Pro Football Hall of Fame President David Baker penned a letter to the fans Saturday refuting the reports that the HOF denied Junior Seau's family the right to speak at the late Seau's induction ceremony. Baker wrote that it's policy that only Hall of Famers themselves are allowed to speak, while others can voice their thoughts in video form.
"The stories erroneously imply that a change in our policy regarding individuals enshrined posthumously was made solely for the case of Junior Seau when, in fact, it has been the Hall of Fame’s policy since 2010. This is not a precedent setting circumstance. It is existing policy, which is six years old and was first implemented in 2011 when Los Angeles Rams great Les Richter was enshrined posthumously."

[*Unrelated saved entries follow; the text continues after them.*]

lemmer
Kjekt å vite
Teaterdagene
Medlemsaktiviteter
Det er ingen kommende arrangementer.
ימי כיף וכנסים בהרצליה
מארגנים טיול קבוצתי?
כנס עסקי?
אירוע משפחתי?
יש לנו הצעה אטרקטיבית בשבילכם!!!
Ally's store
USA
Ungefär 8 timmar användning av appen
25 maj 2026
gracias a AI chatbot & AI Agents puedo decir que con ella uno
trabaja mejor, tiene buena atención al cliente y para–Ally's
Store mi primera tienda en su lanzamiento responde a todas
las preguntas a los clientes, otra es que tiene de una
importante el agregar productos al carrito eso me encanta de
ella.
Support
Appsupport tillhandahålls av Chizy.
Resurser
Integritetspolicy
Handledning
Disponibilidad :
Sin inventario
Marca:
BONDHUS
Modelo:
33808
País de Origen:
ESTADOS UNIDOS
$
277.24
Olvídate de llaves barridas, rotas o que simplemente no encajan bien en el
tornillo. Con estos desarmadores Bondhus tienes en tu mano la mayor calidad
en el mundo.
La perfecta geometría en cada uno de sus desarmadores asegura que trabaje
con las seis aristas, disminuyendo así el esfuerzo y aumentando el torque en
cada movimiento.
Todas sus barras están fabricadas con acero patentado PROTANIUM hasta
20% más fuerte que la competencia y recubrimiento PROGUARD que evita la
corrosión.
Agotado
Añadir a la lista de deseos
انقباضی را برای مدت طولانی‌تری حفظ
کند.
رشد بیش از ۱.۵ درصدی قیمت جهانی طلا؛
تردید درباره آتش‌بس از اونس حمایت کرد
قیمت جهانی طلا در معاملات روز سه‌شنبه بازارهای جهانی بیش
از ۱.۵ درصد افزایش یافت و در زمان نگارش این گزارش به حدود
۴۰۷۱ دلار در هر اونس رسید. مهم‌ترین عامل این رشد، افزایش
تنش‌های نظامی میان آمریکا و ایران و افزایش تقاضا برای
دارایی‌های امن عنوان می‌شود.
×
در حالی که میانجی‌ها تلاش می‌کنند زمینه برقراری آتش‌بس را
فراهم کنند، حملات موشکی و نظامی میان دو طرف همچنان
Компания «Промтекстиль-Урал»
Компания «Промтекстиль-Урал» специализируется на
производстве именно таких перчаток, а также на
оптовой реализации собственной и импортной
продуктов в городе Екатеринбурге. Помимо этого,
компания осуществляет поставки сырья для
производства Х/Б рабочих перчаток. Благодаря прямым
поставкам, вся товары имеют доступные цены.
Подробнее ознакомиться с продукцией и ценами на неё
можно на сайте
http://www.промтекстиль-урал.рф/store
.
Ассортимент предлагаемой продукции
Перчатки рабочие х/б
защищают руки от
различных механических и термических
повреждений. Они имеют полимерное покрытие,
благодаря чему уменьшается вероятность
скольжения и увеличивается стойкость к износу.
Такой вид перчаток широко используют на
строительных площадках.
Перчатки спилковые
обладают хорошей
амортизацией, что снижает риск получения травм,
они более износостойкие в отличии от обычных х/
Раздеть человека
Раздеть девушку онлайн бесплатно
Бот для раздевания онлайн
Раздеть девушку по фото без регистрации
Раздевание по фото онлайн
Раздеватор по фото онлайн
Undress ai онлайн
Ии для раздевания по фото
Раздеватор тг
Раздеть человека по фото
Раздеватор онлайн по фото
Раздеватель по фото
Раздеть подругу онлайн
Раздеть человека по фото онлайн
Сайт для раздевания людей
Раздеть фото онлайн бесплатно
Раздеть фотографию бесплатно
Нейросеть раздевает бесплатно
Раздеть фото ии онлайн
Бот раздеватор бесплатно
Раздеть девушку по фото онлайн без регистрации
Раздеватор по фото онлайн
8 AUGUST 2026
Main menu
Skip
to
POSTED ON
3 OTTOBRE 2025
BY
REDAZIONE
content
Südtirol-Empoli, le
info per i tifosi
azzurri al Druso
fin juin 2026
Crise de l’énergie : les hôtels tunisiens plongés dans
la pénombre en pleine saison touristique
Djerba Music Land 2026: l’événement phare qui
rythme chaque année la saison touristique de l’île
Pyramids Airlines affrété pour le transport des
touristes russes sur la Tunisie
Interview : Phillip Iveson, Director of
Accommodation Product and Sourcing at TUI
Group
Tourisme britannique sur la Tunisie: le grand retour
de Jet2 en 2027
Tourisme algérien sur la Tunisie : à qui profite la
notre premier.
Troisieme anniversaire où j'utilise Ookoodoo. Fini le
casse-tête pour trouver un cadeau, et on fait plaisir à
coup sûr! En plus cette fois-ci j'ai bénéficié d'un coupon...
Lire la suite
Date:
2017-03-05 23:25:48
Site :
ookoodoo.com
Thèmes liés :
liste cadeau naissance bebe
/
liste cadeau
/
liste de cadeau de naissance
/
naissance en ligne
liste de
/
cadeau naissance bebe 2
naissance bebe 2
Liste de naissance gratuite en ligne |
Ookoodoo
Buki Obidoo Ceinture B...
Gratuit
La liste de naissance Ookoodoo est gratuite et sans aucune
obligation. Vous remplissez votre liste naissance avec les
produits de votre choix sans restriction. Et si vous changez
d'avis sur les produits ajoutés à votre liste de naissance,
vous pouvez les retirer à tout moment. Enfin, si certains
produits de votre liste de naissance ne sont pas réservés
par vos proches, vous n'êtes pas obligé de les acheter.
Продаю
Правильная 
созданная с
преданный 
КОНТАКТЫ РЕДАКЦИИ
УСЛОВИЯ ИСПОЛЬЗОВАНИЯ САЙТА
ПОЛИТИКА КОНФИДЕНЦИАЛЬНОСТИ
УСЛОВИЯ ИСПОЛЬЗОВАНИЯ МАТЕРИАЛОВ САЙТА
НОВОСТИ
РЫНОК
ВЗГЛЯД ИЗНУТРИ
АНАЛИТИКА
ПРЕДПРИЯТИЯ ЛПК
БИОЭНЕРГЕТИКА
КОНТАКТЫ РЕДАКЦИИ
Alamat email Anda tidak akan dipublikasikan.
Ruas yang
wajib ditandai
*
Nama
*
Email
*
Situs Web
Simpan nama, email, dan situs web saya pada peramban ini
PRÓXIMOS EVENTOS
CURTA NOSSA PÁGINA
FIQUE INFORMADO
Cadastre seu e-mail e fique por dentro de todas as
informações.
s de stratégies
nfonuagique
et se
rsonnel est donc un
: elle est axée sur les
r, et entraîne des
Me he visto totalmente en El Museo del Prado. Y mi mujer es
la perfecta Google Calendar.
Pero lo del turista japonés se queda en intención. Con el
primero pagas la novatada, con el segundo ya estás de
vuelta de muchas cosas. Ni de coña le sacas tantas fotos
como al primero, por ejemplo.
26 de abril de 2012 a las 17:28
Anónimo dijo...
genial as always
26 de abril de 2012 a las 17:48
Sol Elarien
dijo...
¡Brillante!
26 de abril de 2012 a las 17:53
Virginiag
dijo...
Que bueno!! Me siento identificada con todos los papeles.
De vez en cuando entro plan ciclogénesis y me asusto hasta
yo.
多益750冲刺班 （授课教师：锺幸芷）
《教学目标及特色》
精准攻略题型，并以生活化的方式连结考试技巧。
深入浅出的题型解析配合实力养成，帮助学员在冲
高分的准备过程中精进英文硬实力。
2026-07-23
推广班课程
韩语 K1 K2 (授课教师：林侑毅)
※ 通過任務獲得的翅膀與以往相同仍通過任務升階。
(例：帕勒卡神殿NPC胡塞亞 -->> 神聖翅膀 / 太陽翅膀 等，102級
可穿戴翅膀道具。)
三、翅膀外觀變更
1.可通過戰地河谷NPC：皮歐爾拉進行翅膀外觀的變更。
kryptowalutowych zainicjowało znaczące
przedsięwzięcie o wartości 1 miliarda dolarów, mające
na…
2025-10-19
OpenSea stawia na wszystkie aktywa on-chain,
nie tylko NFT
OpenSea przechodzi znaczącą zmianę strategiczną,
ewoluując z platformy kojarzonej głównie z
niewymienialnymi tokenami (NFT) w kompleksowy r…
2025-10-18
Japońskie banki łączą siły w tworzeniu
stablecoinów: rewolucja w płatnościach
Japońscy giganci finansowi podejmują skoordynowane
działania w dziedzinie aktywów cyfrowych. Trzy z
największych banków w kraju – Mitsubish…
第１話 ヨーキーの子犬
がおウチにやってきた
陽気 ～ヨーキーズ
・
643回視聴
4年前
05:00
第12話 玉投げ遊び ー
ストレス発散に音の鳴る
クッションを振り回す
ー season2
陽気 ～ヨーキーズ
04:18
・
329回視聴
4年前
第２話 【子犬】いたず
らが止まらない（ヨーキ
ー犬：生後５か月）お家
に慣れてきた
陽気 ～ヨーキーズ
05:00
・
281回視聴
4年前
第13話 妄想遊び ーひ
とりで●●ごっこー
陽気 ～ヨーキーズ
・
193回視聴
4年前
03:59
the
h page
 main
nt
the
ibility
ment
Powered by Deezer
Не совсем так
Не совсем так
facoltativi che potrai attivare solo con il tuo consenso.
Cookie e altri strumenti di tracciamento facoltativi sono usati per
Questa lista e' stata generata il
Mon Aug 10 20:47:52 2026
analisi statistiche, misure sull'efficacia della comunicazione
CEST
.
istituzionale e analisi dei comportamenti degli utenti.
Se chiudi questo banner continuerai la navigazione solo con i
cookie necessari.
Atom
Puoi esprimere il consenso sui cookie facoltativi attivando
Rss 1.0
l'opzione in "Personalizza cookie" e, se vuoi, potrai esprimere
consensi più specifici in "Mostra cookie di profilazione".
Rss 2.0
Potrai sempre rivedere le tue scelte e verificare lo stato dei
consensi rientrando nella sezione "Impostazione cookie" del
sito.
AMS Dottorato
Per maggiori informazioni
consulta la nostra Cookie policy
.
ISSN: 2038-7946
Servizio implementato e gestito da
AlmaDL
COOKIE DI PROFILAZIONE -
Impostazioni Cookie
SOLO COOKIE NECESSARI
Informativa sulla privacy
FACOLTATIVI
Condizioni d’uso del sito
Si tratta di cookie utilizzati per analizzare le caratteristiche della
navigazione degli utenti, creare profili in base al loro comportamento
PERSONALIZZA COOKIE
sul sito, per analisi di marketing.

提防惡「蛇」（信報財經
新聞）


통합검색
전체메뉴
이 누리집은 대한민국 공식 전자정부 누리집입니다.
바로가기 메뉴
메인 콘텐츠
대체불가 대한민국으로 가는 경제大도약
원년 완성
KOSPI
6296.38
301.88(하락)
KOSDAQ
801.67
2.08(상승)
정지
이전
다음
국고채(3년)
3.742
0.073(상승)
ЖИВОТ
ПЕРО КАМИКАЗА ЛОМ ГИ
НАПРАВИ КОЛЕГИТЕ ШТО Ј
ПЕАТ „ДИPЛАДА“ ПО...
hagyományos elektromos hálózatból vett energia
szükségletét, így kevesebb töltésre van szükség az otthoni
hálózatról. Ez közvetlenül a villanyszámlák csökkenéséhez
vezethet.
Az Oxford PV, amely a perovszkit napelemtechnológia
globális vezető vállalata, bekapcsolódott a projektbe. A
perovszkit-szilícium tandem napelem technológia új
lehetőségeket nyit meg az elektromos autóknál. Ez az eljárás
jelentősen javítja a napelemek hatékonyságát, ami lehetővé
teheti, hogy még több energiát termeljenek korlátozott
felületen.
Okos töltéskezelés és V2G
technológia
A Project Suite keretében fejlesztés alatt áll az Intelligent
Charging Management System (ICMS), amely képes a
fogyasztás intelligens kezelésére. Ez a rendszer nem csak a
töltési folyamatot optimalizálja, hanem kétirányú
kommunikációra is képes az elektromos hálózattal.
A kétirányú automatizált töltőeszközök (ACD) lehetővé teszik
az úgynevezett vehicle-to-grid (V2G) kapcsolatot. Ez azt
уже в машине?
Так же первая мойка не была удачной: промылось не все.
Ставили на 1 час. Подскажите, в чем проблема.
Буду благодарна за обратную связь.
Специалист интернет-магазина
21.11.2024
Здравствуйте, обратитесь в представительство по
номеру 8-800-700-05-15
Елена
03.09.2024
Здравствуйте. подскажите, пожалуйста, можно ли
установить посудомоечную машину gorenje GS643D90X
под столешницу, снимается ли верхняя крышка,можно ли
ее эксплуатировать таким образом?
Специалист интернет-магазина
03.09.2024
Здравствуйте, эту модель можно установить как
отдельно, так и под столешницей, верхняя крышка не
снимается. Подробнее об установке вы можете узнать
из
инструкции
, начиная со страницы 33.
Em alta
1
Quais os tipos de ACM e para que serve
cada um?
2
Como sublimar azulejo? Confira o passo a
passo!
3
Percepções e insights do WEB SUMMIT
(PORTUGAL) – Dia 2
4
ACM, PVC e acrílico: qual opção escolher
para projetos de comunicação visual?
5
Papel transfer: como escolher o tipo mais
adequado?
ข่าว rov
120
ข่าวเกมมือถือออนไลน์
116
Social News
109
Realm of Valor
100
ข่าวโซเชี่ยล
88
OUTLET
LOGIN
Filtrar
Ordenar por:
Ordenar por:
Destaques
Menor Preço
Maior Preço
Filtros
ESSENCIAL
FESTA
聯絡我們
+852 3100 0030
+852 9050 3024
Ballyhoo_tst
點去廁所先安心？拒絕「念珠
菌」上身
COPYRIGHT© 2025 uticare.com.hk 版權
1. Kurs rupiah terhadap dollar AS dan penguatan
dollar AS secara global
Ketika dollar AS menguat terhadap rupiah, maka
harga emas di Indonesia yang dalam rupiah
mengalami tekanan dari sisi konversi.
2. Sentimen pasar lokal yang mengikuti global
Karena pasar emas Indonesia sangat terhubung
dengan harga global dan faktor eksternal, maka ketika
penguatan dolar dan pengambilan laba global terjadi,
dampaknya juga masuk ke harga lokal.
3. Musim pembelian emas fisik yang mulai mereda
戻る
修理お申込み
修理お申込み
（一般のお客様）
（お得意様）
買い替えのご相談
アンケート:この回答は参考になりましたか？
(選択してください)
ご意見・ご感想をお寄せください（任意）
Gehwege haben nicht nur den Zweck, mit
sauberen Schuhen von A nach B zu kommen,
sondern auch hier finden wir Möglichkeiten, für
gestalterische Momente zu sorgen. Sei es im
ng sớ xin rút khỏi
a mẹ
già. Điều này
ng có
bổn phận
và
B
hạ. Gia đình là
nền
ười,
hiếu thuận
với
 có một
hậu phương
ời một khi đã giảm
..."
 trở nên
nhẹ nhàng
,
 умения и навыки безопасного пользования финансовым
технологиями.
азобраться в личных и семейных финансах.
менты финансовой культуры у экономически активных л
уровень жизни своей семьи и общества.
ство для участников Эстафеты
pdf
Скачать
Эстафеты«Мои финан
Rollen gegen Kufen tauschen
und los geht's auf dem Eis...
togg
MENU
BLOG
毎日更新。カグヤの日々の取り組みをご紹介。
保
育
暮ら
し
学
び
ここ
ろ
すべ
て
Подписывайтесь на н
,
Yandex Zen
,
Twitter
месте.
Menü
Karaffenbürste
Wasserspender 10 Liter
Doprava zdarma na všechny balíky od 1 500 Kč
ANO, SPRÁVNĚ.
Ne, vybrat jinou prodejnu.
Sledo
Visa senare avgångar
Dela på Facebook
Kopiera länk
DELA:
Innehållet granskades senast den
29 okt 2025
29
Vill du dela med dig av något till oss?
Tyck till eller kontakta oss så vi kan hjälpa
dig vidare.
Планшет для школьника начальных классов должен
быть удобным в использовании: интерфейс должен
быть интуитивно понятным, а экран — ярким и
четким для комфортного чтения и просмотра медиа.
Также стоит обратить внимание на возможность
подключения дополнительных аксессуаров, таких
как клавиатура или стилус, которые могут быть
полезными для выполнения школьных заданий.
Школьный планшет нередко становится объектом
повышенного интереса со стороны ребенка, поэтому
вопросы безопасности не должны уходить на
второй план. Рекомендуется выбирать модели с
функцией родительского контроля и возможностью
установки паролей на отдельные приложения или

Baker added that the Hall of Fame has contacted Seau's family, who said they understand the policy in place. The Seau family, however, refuted that claim on Monday and said they do not agree with the policy and the HOF's unwillingness to let Seau's daughter speak despite previously saying she would be able to.
A New York Times report published Friday quoted Seau's daughter, Sydney, as saying the following:
"It’s frustrating because the induction is for my father and for the other players, but then to not be able to speak, it’s painful," Sydney said. "I just want to give the speech he would have given. It wasn’t going to be about this mess. My speech was solely about him."
And that same report included comments from Seau's former wife:
"Seau’s former wife, Gina, was 'very surprised' by the Hall of Fame’s policy to use only a video because she did not 'think Sydney or any of us were going to use the Hall of Fame as a platform.'"
Basically what all of this is saying is that Seau's family still won't be allowed to speak at the ceremony, and that the NFL is unwilling to bend its apparently rock solid policy, even under the circumstances of Seau's death.